Description of the task - Your answer should be an exact copy of all the entries, free of pictures.

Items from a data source
= = = =
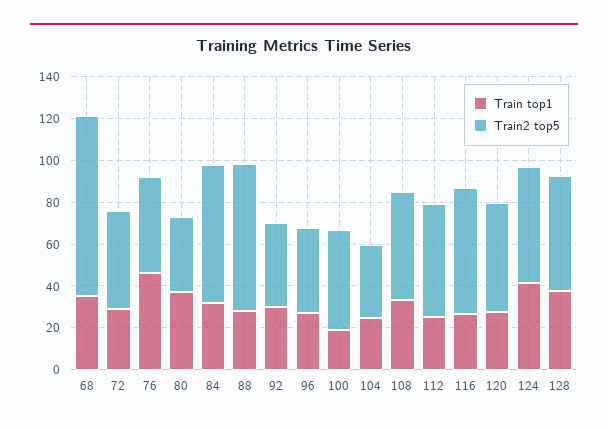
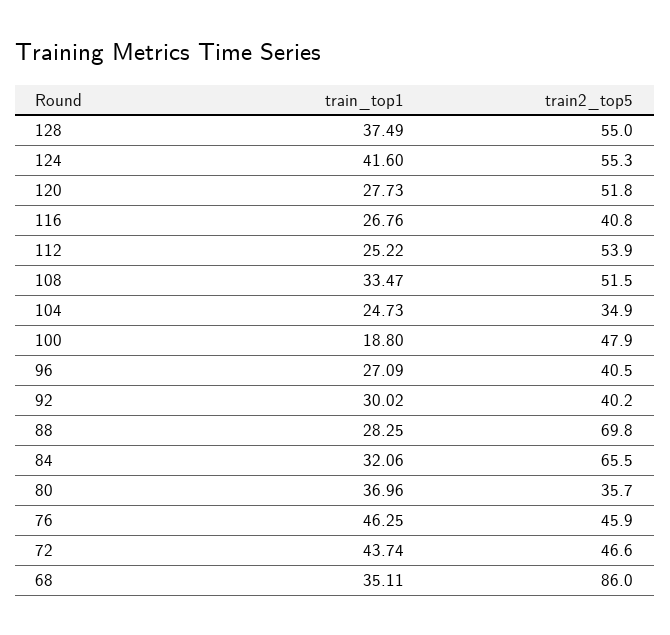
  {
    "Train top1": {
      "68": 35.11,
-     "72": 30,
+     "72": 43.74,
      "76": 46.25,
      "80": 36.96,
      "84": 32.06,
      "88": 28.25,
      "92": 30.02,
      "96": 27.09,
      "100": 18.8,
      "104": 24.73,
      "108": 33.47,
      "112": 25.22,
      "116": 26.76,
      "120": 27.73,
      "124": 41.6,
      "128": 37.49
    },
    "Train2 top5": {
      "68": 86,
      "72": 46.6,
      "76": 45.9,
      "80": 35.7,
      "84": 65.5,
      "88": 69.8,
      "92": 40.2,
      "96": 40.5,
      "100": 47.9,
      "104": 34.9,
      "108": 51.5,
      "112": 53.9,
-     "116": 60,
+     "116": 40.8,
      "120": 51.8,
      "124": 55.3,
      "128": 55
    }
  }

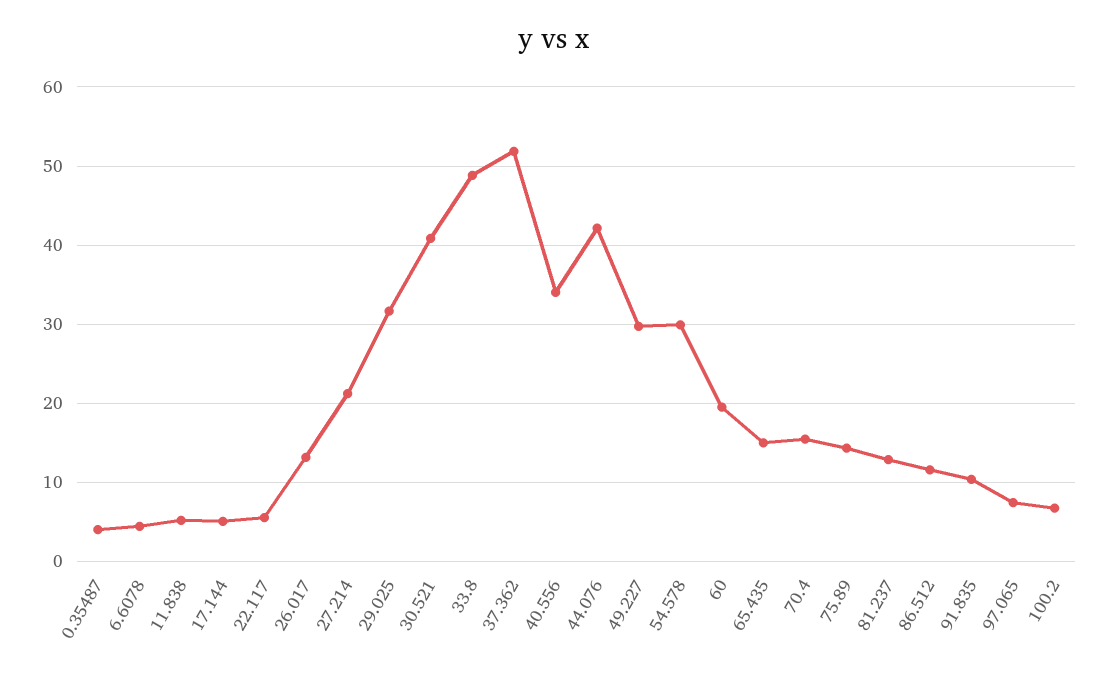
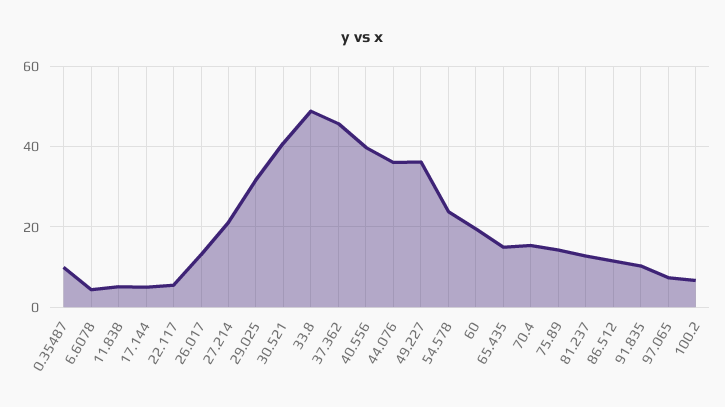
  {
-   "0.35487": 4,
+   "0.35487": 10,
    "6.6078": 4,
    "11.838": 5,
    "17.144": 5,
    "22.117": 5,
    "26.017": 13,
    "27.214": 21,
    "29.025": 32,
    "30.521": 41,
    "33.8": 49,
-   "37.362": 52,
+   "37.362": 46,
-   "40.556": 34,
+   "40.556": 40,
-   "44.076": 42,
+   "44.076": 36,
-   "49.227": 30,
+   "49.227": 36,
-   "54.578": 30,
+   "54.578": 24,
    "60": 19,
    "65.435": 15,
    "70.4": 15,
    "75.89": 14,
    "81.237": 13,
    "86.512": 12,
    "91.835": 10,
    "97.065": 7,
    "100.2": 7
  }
= = = =
Answer below -
  {
    "Train top1": {
      "68": 35.11,
-     "72": 30,
+     "72": 43.74,
      "76": 46.25,
      "80": 36.96,
      "84": 32.06,
      "88": 28.25,
      "92": 30.02,
      "96": 27.09,
      "100": 18.8,
      "104": 24.73,
      "108": 33.47,
      "112": 25.22,
      "116": 26.76,
      "120": 27.73,
      "124": 41.6,
      "128": 37.49
    },
    "Train2 top5": {
      "68": 86,
      "72": 46.6,
      "76": 45.9,
      "80": 35.7,
      "84": 65.5,
      "88": 69.8,
      "92": 40.2,
      "96": 40.5,
      "100": 47.9,
      "104": 34.9,
      "108": 51.5,
      "112": 53.9,
-     "116": 60,
+     "116": 40.8,
      "120": 51.8,
      "124": 55.3,
      "128": 55
    }
  }

  {
-   "0.35487": 4,
+   "0.35487": 10,
    "6.6078": 4,
    "11.838": 5,
    "17.144": 5,
    "22.117": 5,
    "26.017": 13,
    "27.214": 21,
    "29.025": 32,
    "30.521": 41,
    "33.8": 49,
-   "37.362": 52,
+   "37.362": 46,
-   "40.556": 34,
+   "40.556": 40,
-   "44.076": 42,
+   "44.076": 36,
-   "49.227": 30,
+   "49.227": 36,
-   "54.578": 30,
+   "54.578": 24,
    "60": 19,
    "65.435": 15,
    "70.4": 15,
    "75.89": 14,
    "81.237": 13,
    "86.512": 12,
    "91.835": 10,
    "97.065": 7,
    "100.2": 7
  }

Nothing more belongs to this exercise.